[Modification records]
================================

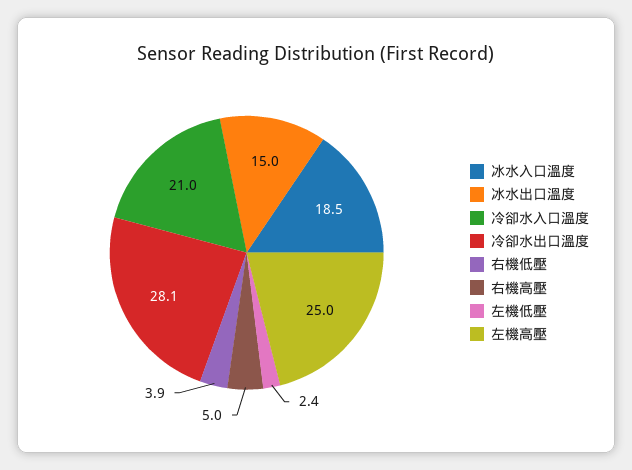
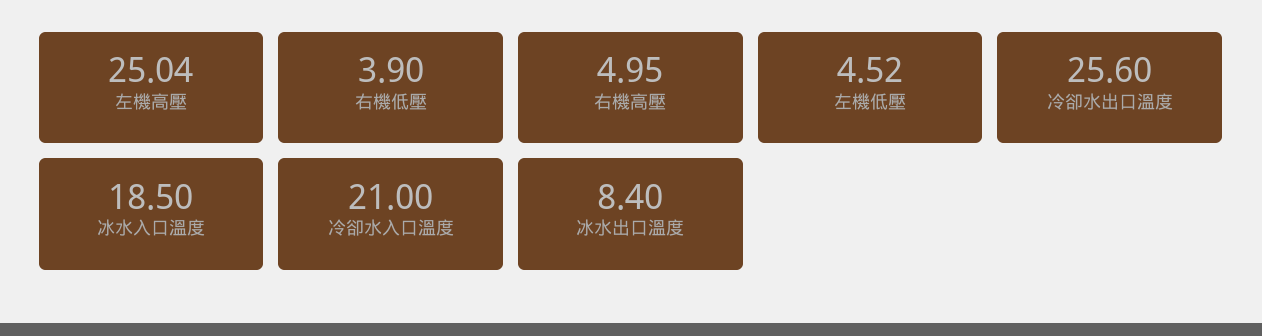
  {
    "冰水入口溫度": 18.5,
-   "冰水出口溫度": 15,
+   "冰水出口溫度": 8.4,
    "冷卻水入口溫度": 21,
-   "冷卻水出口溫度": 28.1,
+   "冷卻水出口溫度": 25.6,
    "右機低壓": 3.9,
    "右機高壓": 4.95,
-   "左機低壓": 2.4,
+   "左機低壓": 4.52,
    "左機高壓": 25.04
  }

================================

__WHAT IS BEING ASKED__: Copy each entry above exactly; drop the pictures.

__ANSWER SECTION__:
  {
    "冰水入口溫度": 18.5,
-   "冰水出口溫度": 15,
+   "冰水出口溫度": 8.4,
    "冷卻水入口溫度": 21,
-   "冷卻水出口溫度": 28.1,
+   "冷卻水出口溫度": 25.6,
    "右機低壓": 3.9,
    "右機高壓": 4.95,
-   "左機低壓": 2.4,
+   "左機低壓": 4.52,
    "左機高壓": 25.04
  }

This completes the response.